### [Aim 1]
Count the lines in the records below that contain the string "alto", and give only that number.

START Page excerpt

Examining Trump’s campaign speeches reveals a continued trajectory from his previous strategies that framed women of color as unfit for leadership and Blacks and Hispanics as illegal and illegitimate immigrants. While Trump’s misogynistic and racist statements shifted slightly, these tactics remained central to Trump’s campaign for reelection. However, these tactics did not yield the same reward, which is not surprising given the nation’s historic pushback against these types of racialized politics. After all, the nation’s push back against segregation and Jim Crow led to the Civil Rights movement, the rejection against racialized tough-on-crime policies that led to the Black Power movement, and the call for social justice that led to the Black Lives Matter movement. The momentum of these movements rallied the nation around a common call for justice and equity, which disrupted Trump’s political terrorism.
Despite his loss, Trump was able to rally millions of Americans in support of his campaign to “Keep America Great.” On January 6, 2021, Trump supporters took up his charge for citizens to protect the nation’s sovereignty by preventing the confirmation of the newly elected president. The storm of individuals and groups invading the Capital demonstrated the power of political scare tactics that incited fear in thousands and commended Trump’s supports for fighting for Trump’s model of a great nation. Thus, we are sure to see these political maneuvers employed again, especially if Biden holds faithful to his promises to progress social justice, equity, and inclusion.

END Page excerpt
START Exercise materials

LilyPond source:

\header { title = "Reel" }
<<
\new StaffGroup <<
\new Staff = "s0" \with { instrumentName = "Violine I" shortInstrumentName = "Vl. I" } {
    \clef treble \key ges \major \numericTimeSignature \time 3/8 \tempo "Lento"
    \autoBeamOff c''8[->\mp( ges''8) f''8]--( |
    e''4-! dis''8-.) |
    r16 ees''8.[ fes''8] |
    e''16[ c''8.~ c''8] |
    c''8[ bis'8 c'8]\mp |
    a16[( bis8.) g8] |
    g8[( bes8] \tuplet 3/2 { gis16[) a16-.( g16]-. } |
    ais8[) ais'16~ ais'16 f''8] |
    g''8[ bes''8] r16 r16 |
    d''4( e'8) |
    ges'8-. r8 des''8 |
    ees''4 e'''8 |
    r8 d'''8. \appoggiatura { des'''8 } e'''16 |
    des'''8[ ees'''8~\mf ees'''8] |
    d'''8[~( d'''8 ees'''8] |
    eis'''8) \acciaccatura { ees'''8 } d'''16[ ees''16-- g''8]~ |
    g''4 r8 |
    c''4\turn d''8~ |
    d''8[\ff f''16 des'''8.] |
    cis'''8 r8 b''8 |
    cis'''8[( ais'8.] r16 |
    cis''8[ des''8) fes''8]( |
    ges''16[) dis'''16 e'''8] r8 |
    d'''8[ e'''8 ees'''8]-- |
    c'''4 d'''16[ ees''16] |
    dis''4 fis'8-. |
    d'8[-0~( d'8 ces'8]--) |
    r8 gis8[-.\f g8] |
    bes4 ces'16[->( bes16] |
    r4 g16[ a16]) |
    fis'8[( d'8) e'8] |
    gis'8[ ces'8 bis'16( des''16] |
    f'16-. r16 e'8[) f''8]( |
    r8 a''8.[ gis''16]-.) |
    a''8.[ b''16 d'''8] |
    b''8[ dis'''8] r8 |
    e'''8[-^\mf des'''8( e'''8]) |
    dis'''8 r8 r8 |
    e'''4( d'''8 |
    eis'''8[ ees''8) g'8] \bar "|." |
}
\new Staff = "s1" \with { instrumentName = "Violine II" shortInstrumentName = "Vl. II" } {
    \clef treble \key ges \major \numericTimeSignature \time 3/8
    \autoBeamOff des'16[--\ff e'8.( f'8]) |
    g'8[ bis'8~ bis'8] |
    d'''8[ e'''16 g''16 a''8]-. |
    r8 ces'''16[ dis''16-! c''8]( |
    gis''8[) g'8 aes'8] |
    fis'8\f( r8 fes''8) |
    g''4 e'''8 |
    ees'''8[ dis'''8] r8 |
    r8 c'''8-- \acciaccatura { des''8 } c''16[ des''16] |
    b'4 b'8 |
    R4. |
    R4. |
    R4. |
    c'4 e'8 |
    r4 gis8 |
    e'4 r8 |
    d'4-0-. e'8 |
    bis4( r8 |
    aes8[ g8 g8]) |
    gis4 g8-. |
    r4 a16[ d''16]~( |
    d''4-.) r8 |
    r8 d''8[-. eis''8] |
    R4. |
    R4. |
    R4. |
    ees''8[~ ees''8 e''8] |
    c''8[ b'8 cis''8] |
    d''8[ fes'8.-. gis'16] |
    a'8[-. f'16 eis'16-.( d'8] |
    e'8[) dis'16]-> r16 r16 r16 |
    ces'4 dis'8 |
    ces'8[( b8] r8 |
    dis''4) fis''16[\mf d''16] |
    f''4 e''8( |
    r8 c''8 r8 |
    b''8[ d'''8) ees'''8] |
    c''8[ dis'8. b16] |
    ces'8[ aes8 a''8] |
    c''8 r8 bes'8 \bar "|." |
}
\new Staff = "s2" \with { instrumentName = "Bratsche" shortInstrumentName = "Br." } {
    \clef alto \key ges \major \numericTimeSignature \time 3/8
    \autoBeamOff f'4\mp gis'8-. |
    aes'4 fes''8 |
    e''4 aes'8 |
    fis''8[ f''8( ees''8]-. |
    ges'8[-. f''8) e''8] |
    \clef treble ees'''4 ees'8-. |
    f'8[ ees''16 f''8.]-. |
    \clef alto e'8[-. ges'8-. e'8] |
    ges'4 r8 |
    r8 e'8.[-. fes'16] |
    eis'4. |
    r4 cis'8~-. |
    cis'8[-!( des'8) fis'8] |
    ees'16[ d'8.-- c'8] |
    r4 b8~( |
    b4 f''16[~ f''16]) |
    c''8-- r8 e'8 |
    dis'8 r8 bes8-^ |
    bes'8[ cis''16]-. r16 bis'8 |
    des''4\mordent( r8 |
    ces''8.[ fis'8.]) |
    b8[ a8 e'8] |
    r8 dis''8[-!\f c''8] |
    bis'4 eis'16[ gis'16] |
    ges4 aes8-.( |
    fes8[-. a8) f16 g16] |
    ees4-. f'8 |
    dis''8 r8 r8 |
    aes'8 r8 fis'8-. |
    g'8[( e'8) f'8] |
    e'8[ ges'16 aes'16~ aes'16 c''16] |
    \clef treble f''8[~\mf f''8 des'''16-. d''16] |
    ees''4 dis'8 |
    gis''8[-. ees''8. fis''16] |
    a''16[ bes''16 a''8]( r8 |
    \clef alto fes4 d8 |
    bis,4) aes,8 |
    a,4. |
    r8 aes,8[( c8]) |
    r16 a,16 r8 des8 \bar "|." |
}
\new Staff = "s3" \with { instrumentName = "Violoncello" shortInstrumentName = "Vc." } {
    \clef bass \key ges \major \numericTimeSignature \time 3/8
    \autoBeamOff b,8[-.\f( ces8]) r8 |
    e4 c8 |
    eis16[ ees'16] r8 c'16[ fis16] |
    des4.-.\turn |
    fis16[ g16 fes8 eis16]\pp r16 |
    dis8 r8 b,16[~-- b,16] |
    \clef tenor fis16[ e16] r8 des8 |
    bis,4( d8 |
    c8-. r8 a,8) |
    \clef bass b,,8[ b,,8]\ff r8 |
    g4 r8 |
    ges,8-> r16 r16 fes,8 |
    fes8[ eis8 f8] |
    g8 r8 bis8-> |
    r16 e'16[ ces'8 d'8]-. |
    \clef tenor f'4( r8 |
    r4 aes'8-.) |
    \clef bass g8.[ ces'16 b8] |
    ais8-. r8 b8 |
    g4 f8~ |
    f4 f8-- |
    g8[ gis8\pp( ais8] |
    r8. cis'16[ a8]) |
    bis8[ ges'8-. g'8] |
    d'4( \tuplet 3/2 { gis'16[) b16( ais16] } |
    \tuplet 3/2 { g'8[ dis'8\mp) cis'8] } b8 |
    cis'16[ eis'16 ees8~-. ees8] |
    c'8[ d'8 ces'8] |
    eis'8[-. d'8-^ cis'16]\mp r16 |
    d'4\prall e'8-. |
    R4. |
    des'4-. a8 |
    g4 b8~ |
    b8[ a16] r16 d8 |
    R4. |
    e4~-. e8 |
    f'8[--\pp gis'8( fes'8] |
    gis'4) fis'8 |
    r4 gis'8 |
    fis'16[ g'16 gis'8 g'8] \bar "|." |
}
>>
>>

END Exercise materials

### [Aim 2]
Copy out, word for word, the whole passage about Trump's campaign tactics shown above.

### [Exercise answer 1]
3

### [Exercise answer 2]
Examining Trump’s campaign speeches reveals a continued trajectory from his previous strategies that framed women of color as unfit for leadership and Blacks and Hispanics as illegal and illegitimate immigrants. While Trump’s misogynistic and racist statements shifted slightly, these tactics remained central to Trump’s campaign for reelection. However, these tactics did not yield the same reward, which is not surprising given the nation’s historic pushback against these types of racialized politics. After all, the nation’s push back against segregation and Jim Crow led to the Civil Rights movement, the rejection against racialized tough-on-crime policies that led to the Black Power movement, and the call for social justice that led to the Black Lives Matter movement. The momentum of these movements rallied the nation around a common call for justice and equity, which disrupted Trump’s political terrorism.
Despite his loss, Trump was able to rally millions of Americans in support of his campaign to “Keep America Great.” On January 6, 2021, Trump supporters took up his charge for citizens to protect the nation’s sovereignty by preventing the confirmation of the newly elected president. The storm of individuals and groups invading the Capital demonstrated the power of political scare tactics that incited fear in thousands and commended Trump’s supports for fighting for Trump’s model of a great nation. Thus, we are sure to see these political maneuvers employed again, especially if Biden holds faithful to his promises to progress social justice, equity, and inclusion.